Your instructions: Reproduce every line of each item below verbatim, with no changes to characters or line order.
[Begin Exercise material]
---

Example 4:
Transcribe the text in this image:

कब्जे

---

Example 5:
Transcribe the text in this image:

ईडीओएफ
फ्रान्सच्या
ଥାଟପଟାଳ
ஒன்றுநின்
[End Exercise material]
The output:
---

Example 4:
Transcribe the text in this image:

कब्जे

---

Example 5:
Transcribe the text in this image:

ईडीओएफ
फ्रान्सच्या
ଥାଟପଟାଳ
ஒன்றுநின்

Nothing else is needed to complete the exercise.